Repleto de rencor, de ira inconcebible, con una nebulosa incandescente de odio en su cabeza, más que en sus ojos, se acotejó el arma, una pistola pequeña, acinturada en su parte trasera, a media asta o en ristre desde su correa, o a la grupa en su lado izquierdo, debajo del brazo (el brazo como estandarte y su cabeza de chorlito como pabellón), y arrancó hacia su ex-casa. Entró empujando la puerta, cuyo estruendo alcanzó los decibeles que milagrosamente producen los tambores de los intérpretes urbanos en la actualidad del dembow. Desde el umbral traspasó el pasillo central. Avanzó, enfurecido, hacia el sector de la cocina, como ¨el rayo que no cesa¨, vociferando insultos y palabras baratas, de mala muerte, barriales, de indecorosos significados. Ucases inapropiados.

Las niñas, a la sazón justo al lado de su abuela materna, se espantaron del susto cuando vieron a su padre, José, blandiendo en el aire el arma homicida, que leve la elevó, con sañas y malquerencias. O matricida, en tanto mataría a la madre de las niñas, o a su propia ex suegra, si intervenía inocente,

indiscretamente. “Ya no soporto más esta situación”, vociferó enardecido. Furioso. “Hasta aquí llegó mi amor”.

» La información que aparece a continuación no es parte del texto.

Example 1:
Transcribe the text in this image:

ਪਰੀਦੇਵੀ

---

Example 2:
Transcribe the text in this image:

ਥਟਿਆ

Fue entonces que procedió a quitarle el seguro al arma, sin darse cuenta que lo dejó a medio camino, y, apuntando hacia el pecho de Josefa, empujó el dedo hacia atrás, halando el gatillo, y ¡pam!, disparó. El grito de espanto de Josefa fue enorme o infinito, casi aterrador; el chillido bullicioso de las niñas surgió como un canto al sufrimiento; la alharaca insufrible de la abuela se entornó en un susurro de penitencia hacia los cielos.

Las lágrimas o el sudor brotante, luego flotante, desde los poros y cuencas visuales de las féminas se aceleró al ver cómo la sangre salía, a borbotones limpios, furiosos, más rápidos que lentos, infra calientes, desde el ojo derecho de José, quien, contrito, enanito, se acuclillaba, se engullía de dolor y suplicios. ¨Lloró como mujer lo que no pudo conquistar como hombre¨, repetiría la suegra después esta célebre frase morisca, en sus contados, indiscretos relatos a los vecinos.

En el suburbio, el largo quejido femenino de José se regó como pólvora. Anegó toda la ciudadela barrial. Llegó a ser más famoso que las lamentaciones de Jeremías frente a los muros de Jericó, cuando Jerusalén era destruida, cayendo pedazo a pedazo, inmisericorde, ante los atónitos ojos de los judíos y otros hebreos pariguales.

Mientras tanto, en el hospital, José padecía la injuria celosa de su propia rabia, una conjura contra su propio empeño femenicida, contra su dedo infeliz, y con un ojo ¨quillao¨, y otro a medio abrir. Desde luego, es de cuerdos decir, que él no se disparó a sí mismo. Fue el arma que, ahora auto suicida, se encasquilló, y el tiro salió por la culata.